About
We don't stage weddings.
We document them.
The best moments are rarely planned. They happen quietly, in between the timelines and the expectations, and that's the space we are drawn to most.
Most of the work on this site was photographed on the West Coast.
That's because I left East Texas the year I turned twenty-one and spent the next decade building a life with a camera in my hands — across California, Oregon, Washington, Utah, Mexico, and everywhere in between.
Photography found me out there.
It taught me how to pay attention.
How to move quietly through a moment.
How to recognize the difference between a photograph that looks beautiful and one that actually feels like something.
Recently, life brought me home.
I live in Georgetown now, just north of Austin, and Limestone & Light is rooted here in Central Texas — documenting weddings across Austin, the Hill Country, and the back roads in between. The Texas galleries are still being written, and honestly, I'd love for your story to become part of them.
You should probably know about Maria, too.
We met at an LAX bar. I missed a flight while laughing with her. We share the same sense of humor and it was so natural I would have stayed there forever. But she is smarter than me and she got on her plane.

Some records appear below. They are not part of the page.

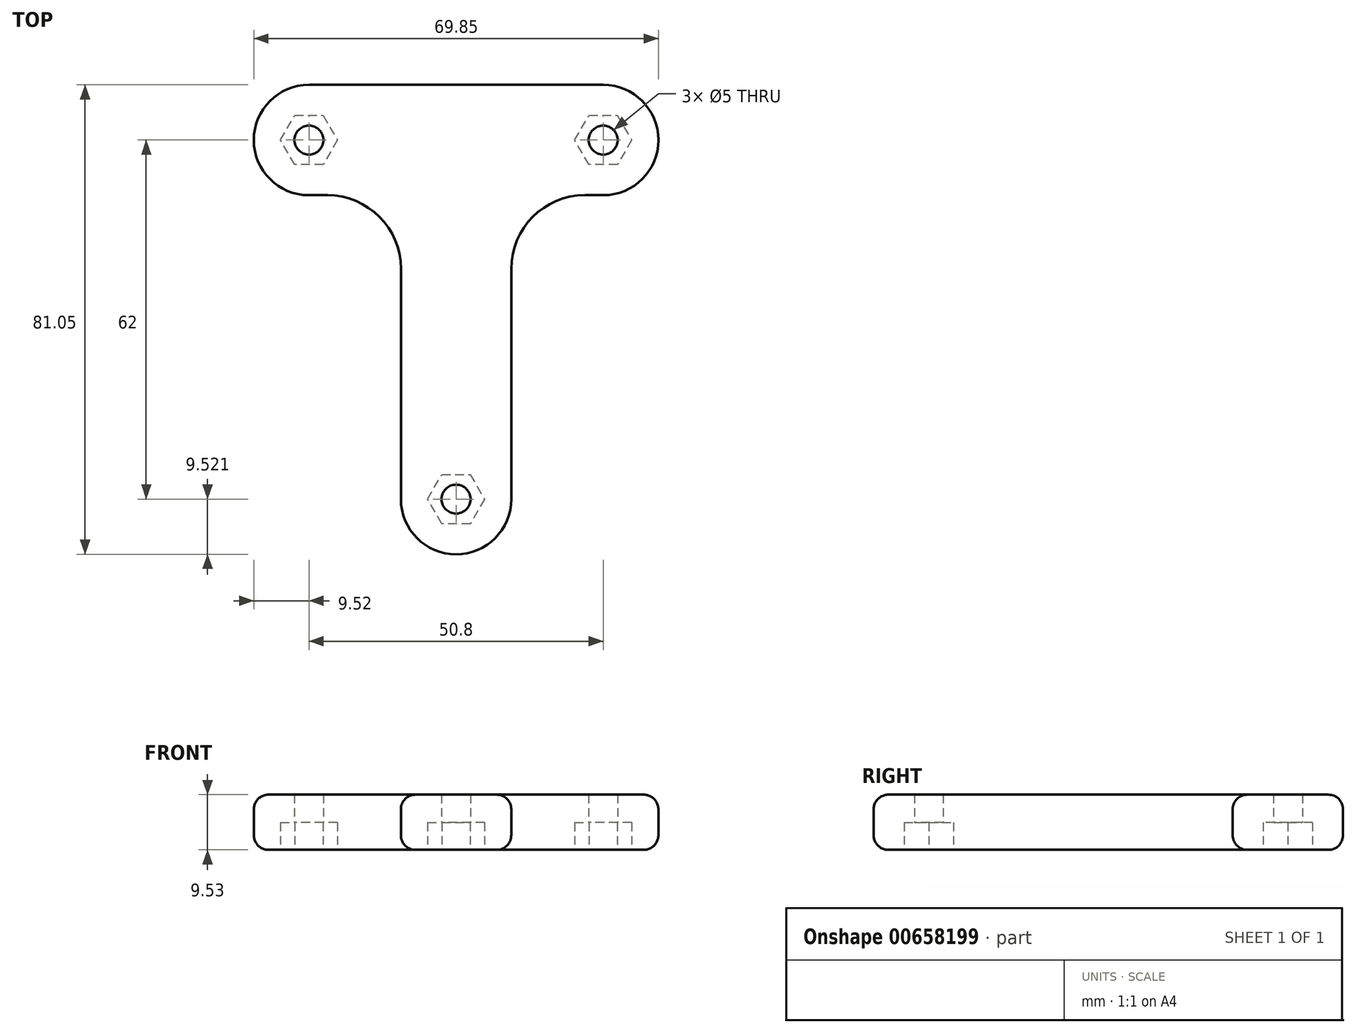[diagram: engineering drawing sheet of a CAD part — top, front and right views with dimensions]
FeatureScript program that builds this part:
annotation { "Feature Type Name" : "Feature", "Feature Type Description" : "" }
export const myFeature = defineFeature(function(context is Context, id is Id, definition is map)
    precondition{}
    {
        {
            var Q0;
            Q0=qCreatedBy(makeId("Top.planeOp"),FACE);
            var sketch = newSketch(context, id + "F0", { "sketchPlane" : qUnion([Q0])});
            skPoint(sketch, "E0.middle", {"position": v(0, 0) * mm});
            skLineSegment(sketch, "E1", {"start": v(-25.4, 29.26) * mm, "end": v(25.4, 29.26) * mm});
            skPoint(sketch, "E2", {"position": v(-25.4, 19.73) * mm});
            skPoint(sketch, "E3", {"position": v(25.4, 19.73) * mm});
            skPoint(sketch, "E4", {"position": v(0, -42.27) * mm});
            skCircle(sketch, "E5.cCircle", {"center": v(-25.4, 19.73) * mm, "radius": 4.25 * mm, "construction": true});
            skLineSegment(sketch, "E5.0", {"start": v(-22.95, 15.48) * mm, "end": v(-27.85, 15.48) * mm});
            skLineSegment(sketch, "E5.1", {"start": v(-27.85, 15.48) * mm, "end": v(-30.3, 19.73) * mm});
            skLineSegment(sketch, "E5.2", {"start": v(-30.3, 19.73) * mm, "end": v(-27.85, 23.98) * mm});
            skLineSegment(sketch, "E5.3", {"start": v(-27.85, 23.98) * mm, "end": v(-22.95, 23.98) * mm});
            skLineSegment(sketch, "E5.4", {"start": v(-22.95, 23.98) * mm, "end": v(-20.5, 19.73) * mm});
            skLineSegment(sketch, "E5.5", {"start": v(-20.5, 19.73) * mm, "end": v(-22.95, 15.48) * mm});
            skPoint(sketch, "E5.0.midPoint", {"position": v(-25.4, 15.48) * mm});
            skCircle(sketch, "E6.cCircle", {"center": v(25.4, 19.73) * mm, "radius": 4.25 * mm, "construction": true});
            skLineSegment(sketch, "E6.0", {"start": v(27.85, 15.48) * mm, "end": v(22.95, 15.48) * mm});
            skLineSegment(sketch, "E6.1", {"start": v(22.95, 15.48) * mm, "end": v(20.5, 19.73) * mm});
            skLineSegment(sketch, "E6.2", {"start": v(20.5, 19.73) * mm, "end": v(22.95, 23.98) * mm});
            skLineSegment(sketch, "E6.3", {"start": v(22.95, 23.98) * mm, "end": v(27.85, 23.98) * mm});
            skLineSegment(sketch, "E6.4", {"start": v(27.85, 23.98) * mm, "end": v(30.3, 19.73) * mm});
            skLineSegment(sketch, "E6.5", {"start": v(30.3, 19.73) * mm, "end": v(27.85, 15.48) * mm});
            skPoint(sketch, "E6.0.midPoint", {"position": v(25.4, 15.48) * mm});
            skCircle(sketch, "E7.cCircle", {"center": v(0, -42.27) * mm, "radius": 4.25 * mm, "construction": true});
            skLineSegment(sketch, "E7.0", {"start": v(-2.45, -38.02) * mm, "end": v(2.45, -38.02) * mm});
            skLineSegment(sketch, "E7.1", {"start": v(2.45, -38.02) * mm, "end": v(4.9, -42.27) * mm});
            skLineSegment(sketch, "E7.2", {"start": v(4.9, -42.27) * mm, "end": v(2.45, -46.52) * mm});
            skLineSegment(sketch, "E7.3", {"start": v(2.45, -46.52) * mm, "end": v(-2.45, -46.52) * mm});
            skLineSegment(sketch, "E7.4", {"start": v(-2.45, -46.52) * mm, "end": v(-4.9, -42.27) * mm});
            skLineSegment(sketch, "E7.5", {"start": v(-4.9, -42.27) * mm, "end": v(-2.45, -38.02) * mm});
            skPoint(sketch, "E7.0.midPoint", {"position": v(0, -38.02) * mm});
            skArc(sketch, "E8.MirrorC", {"start": v(25.4, 29.26) * mm, "mid": v(34.93, 19.73) * mm, "end": v(25.4, 10.2) * mm});
            skArc(sketch, "E9", {"start": v(-9.53, -42.27) * mm, "mid": v(0, -51.8) * mm, "end": v(9.53, -42.27) * mm});
            skLineSegment(sketch, "E10", {"start": v(9.53, -42.27) * mm, "end": v(9.53, -2.5) * mm});
            skLineSegment(sketch, "E11", {"start": v(25.4, 10.2) * mm, "end": v(22.23, 10.2) * mm});
            skPoint(sketch, "E12.visualSharp", {"position": v(9.53, 10.2) * mm});
            skArc(sketch, "E12.filletArc", {"start": v(22.23, 10.2) * mm, "mid": v(13.24, 6.49) * mm, "end": v(9.53, -2.5) * mm});
            skLineSegment(sketch, "E13.MirrorCS", {"start": v(-9.53, -42.27) * mm, "end": v(-9.53, -2.5) * mm});
            skArc(sketch, "E14.MirrorCS", {"start": v(-22.23, 10.2) * mm, "mid": v(-13.24, 6.49) * mm, "end": v(-9.53, -2.5) * mm});
            skLineSegment(sketch, "E15.MirrorCS", {"start": v(-25.4, 10.2) * mm, "end": v(-22.23, 10.2) * mm});
            skArc(sketch, "E16.MirrorCS", {"start": v(-25.4, 29.26) * mm, "mid": v(-34.93, 19.73) * mm, "end": v(-25.4, 10.2) * mm});
            skSolve(sketch);
        }
        {
            var Q0;
            Q0=makeQuery(id+"F0.imprint","IMPRINT",FACE,{"disambiguationData":[TD([[makeQuery(id+"F0.imprint","IMPRINT",EDGE,{"derivedFrom":sQuery(id+"F0.wireOp",EDGE,"E1")}),-1.0]])]});
            var Q1;
            Q1=makeQuery(id+"F0.imprint","IMPRINT",FACE,{"disambiguationData":[TD([[makeQuery(id+"F0.imprint","IMPRINT",EDGE,{"derivedFrom":sQuery(id+"F0.wireOp",EDGE,"E7.0")}),-1.0]])]});
            var Q2;
            Q2=makeQuery(id+"F0.imprint","IMPRINT",FACE,{"disambiguationData":[TD([[makeQuery(id+"F0.imprint","IMPRINT",EDGE,{"derivedFrom":sQuery(id+"F0.wireOp",EDGE,"E5.0")}),-1.0]])]});
            var Q3;
            Q3=makeQuery(id+"F0.imprint","IMPRINT",FACE,{"disambiguationData":[TD([[makeQuery(id+"F0.imprint","IMPRINT",EDGE,{"derivedFrom":sQuery(id+"F0.wireOp",EDGE,"E6.0")}),-1.0]])]});
            extrude(context, id + "F1", {"entities" : qUnion([Q0, Q1, Q2, Q3]), "depth" : 9.52 * mm, "offsetDistance" : 25.4 * mm});
        }
        {
            var Q0;
            Q0=sQuery(id+"F0.wireOp",VERTEX,"E3");
            var Q1;
            Q1=sQuery(id+"F0.wireOp",VERTEX,"E2");
            var Q2;
            Q2=sQuery(id+"F0.wireOp",VERTEX,"E4");
            var Q3;
            Q3=makeQuery(id+"F1.opExtrude","SWEPT_BODY",BODY,{"disambiguationData":[OSD([sQuery(id+"F0.wireOp",EDGE,"bDni5Pew-lR1S-mkra-pztY-FT0CmZDIweA1"),sQuery(id+"F0.wireOp",EDGE,"c15fabfa-4c59-493d-87ff-b9c6b254ed6b0.MirrorC"),sQuery(id+"F0.wireOp",EDGE,"EvyleWwj-wpsp-KnVs-EkhO-14JM1m7kGcU1"),sQuery(id+"F0.wireOp",EDGE,"WeK0TyH7-iKCF-Q6uN-zMjH-say8fqwKQ1SW"),sQuery(id+"F0.wireOp",EDGE,"2FkoO6pD-tnLh-C9xh-j56a-zK0mz5MqNUJC"),sQuery(id+"F0.wireOp",EDGE,"E1")])]});
            hole(context, id + "F2", {"style" : HoleStyle.SIMPLE, "endStyle" : HoleEndStyle.THROUGH, "oppositeDirection" : true, "standardTappedOrClearance" : lookupTablePath({ "standard" : "ISO", "size" : "5", "type" : "Drilled" }), "standardBlindInLast" : lookupTablePath({ "standard" : "ISO", "size" : "5", "type" : "Drilled" }), "holeDiameter" : 5 * mm, "majorDiameter" : 6.35 * mm, "isTappedThrough" : true, "tappedDepth" : 12.7 * mm, "tapClearance" : 3, "locations" : qUnion([Q0, Q1, Q2]), "scope" : qUnion([Q3])});
        }
        {
            var Q0;
            Q0=makeQuery(id+"F1.opExtrude","CAP_EDGE",EDGE,{"disambiguationData":[OSD([sQuery(id+"F0.wireOp",EDGE,"E1")])],"isStart":true});
            var Q1;
            Q1=makeQuery(id+"F1.opExtrude","CAP_EDGE",EDGE,{"disambiguationData":[OSD([sQuery(id+"F0.wireOp",EDGE,"6ff57d8d-353b-45d4-9937-0f36a12270d6.0")])],"isStart":true});
            var Q2;
            Q2=makeQuery(id+"F1.opExtrude","CAP_EDGE",EDGE,{"disambiguationData":[OSD([sQuery(id+"F0.wireOp",EDGE,"E1")])],"isStart":false});
            var Q3;
            Q3=makeQuery(id+"F1.opExtrude","CAP_EDGE",EDGE,{"disambiguationData":[OSD([sQuery(id+"F0.wireOp",EDGE,"6ff57d8d-353b-45d4-9937-0f36a12270d6.0")])],"isStart":false});
            fillet(context, id + "F3", {"entities" : qUnion([Q0, Q1, Q2, Q3]), "radius" : 2.54 * mm, "tangentPropagation" : true, "allowEdgeOverflow" : false});
        }
        {
            var Q0;
            Q0=makeQuery(id+"F0.imprint","IMPRINT",FACE,{"disambiguationData":[TD([[makeQuery(id+"F0.imprint","IMPRINT",EDGE,{"derivedFrom":sQuery(id+"F0.wireOp",EDGE,"E7.0")}),-1.0]])]});
            var Q1;
            Q1=makeQuery(id+"F0.imprint","IMPRINT",FACE,{"disambiguationData":[TD([[makeQuery(id+"F0.imprint","IMPRINT",EDGE,{"derivedFrom":sQuery(id+"F0.wireOp",EDGE,"E5.0")}),-1.0]])]});
            var Q2;
            Q2=makeQuery(id+"F0.imprint","IMPRINT",FACE,{"disambiguationData":[TD([[makeQuery(id+"F0.imprint","IMPRINT",EDGE,{"derivedFrom":sQuery(id+"F0.wireOp",EDGE,"E6.0")}),-1.0]])]});
            extrude(context, id + "F4", {"entities" : qUnion([Q0, Q1, Q2]), "operationType" : NewBodyOperationType.REMOVE, "depth" : 4.7 * mm, "offsetDistance" : 25.4 * mm});
        }
    });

Nevertheless, here we are.
Now we run Limestone & Light together. She keeps the wheels turning behind the scenes, shoots alongside me when she's here, and makes this business feel a lot more human than it would without her. Part of the year she's home with family in Mexico, so it's not every wedding — but the ones we photograph together are some of my favorites.
The posed portraits matter. Your family will want them, and years from now you'll be glad you have them.
But they've never been the reason we do this.
We care more about the real moments — the way your dad looks at you before the ceremony, the chaos before sunset, the feeling of finally being alone together after everyone else has gone home.
The day as it actually felt.
Unhurried. Honest. And remembered the way it deserves to be.